Knowing the customer’s journey to the product is very important for marketers. In order to do that, multiple channels need to tracked and documented. Thanks to technology, we have Google Analytics and similar tools to do the tracking for us.

However, there are two factors that require special attention:

  1. The entire path followed by customer leading to conversion
  2. And, the impact of each touchpoint.

The purpose is to understand: What’s working for your business? And how can you leverage information to improve marketing strategy? To get the answers, start with attribution modeling.

What is Attribution Modeling?

Every effort made by marketer is to generate leads and improve ROI. And attribution modeling exists to quantify those efforts.

Attribution modeling is a system to track how a customer interacted with your brand before making a purchase. And then help you decide where you should put your efforts to further increase revenue.

Businesses have to set aside a budget for advertising. With attribution modeling, marketers can check the user’s behaviour throughout the various touchpoints and put most credits (money) where required.

What are the Different Touch Points?

Customers often don’t buy the first thing they see on the internet. They do research and compare the products before making the final purchase.

During the research, customers come in contact with various acquisition channels available for the product. There are four ways a customer gets in touch with your product.

  • Direct Channel: When customer directly enters the URL and visits your webpage.
  • Organic Channel: Your product or website appeared on the search results and customer clicked to visit website.
  • Paid Channel: Pay-per-click campaigns and social media campaigns are examples where customer clicks on the link of your website.
  • Referral Channel: Referral links are non-direct and unpaid links to your website.

When customer goes through these channels to finally purchase your product, we get multi-channel attribution. Google Analytics helps to track these channels. However, you can try other web analytics tools too.

Types of Attribution Models

These are some of the common attribution models:

Last Interaction Attribution Model

Last interaction attribution model is a simple model where the complete credit for a sale is given to the last channel in the model. Google Analytics uses last click model as the default settings.

This model is simple and easy to use. Also, it highlights the conversion channel, based on these data campaigns primarily focused on conversion are created. But, at the same time, it ignores all other interactions of the conversion funnel.

First Interaction Attribution Model

First interaction attribution modeling gives the 100% credit to the first touch point that eventually leads to the conversion. In US, 37% organizations use first interaction model for their business.

It’s easy to use and implement too. First interaction model highlights channel that creates most awareness which is ideal for campaign primarily focused on awareness. But it limits the chance for the marketer to review and optimize other channels.

Linear Attribution Model

From the first interaction to last interaction, each touch point will get equal credits for the conversion. Linear model acts as a benchmark to compare other models.
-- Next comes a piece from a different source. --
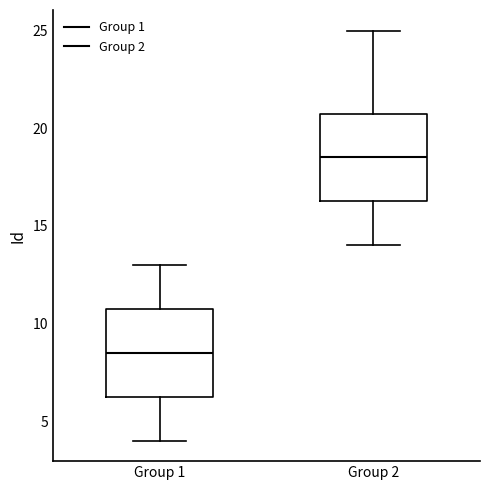

Reading left to right, read every box against the y-axis: the position of its median line, the range the box covers, and the ends of its whiskers. The values are not printed on the chart, so give them approximately, as read against the axis.

Group 1: median 8.5, box 6.5 to 11.0, whiskers 4.0 to 13.0
Group 2: median 18.5, box 16.5 to 21.0, whiskers 14.0 to 25.0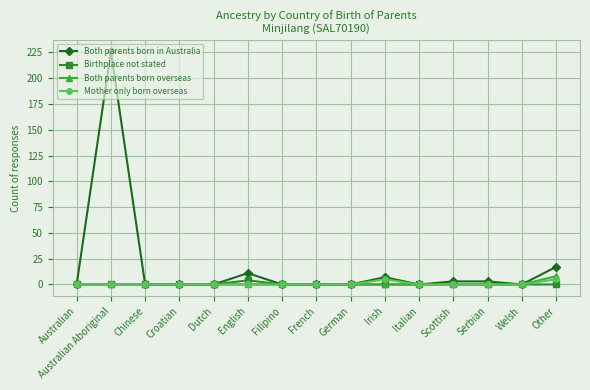

At which label does Both parents born overseas reach its peak?

Other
The advantage of this model is that marketers equally focuses on every channel for better awareness and conversion. But it can be too much as a marketer is now required to create campaigns for every acquisition channel.

Time Decay Attribution Model

The touchpoint closer to conversion get the most credits and the channel next to the conversion channel will get slightly less credit than the conversion channel and so on. Similarly, as we go down the channels, the first interaction channel will get the least credit.

Time decay gives credit to each channel involved by focusing on the conversion channel. But, it still creates a situation where the first interaction might not get enough credits.

Position Based Attribution Model

The first and last interactions get the 40% credits each while the rest of the interactions divides the remaining 20% credits.

This model works efficiently for conversion based and awareness based programs by focusing on the first and last interactions. However, all the channels in between are ignored and some of them may actually have a big impact on your business.

Issues with Attribution Modelling

Attribution modeling doesn’t come without challenges. A report by AdExchanger stated, “The customer journey is never completely trackable.” This brings us to some major problems with attribution modeling.

What about offline stores?

Consider a case where customers saw a paid advertisement for products. Then customer did some google searches and checked the website for that product. But when it comes to making the purchase, the customer went to the offline store and made the purchase. Just because no digital conversion happened, attribution modeling will not be applied. However, the paid campaign and search results were major factors that lead to the ultimate sale.

How can we count external factors?

We can’t. Suppose one of your friends has suggested, purchase a certain headphone. Then you are more likely to purchase “that” headphone. But again, there is no means to accurately calculate the external factors.

Is attribution modeling data accurate?

It’s not. Tracking the user’s behaviour depends on cookies. But if customer uses tools that disable tracking the user’s performance, the collected data will be inaccurate.

Is there any perfect attribution model that always works perfectly?

Nobody actually understands which model works perfectly. There is no best model, each of them has its own pros and cons.

Final words

In order to reach out to their audience and potential buyer, the marketers make many efforts. Some of those efforts result in conversion while others don’t. But a marketer should know about these efforts and their results. And attribution modeling offers that.

Attribution modeling is a system to assign credits for the various channels that lead the customer to purchase your product. However, the models are not always perfect and results are not always accurate.

Then why use attribution modeling? Because marketers need something to start with, attribution modeling is not perfect but offers useful insights into user behaviour.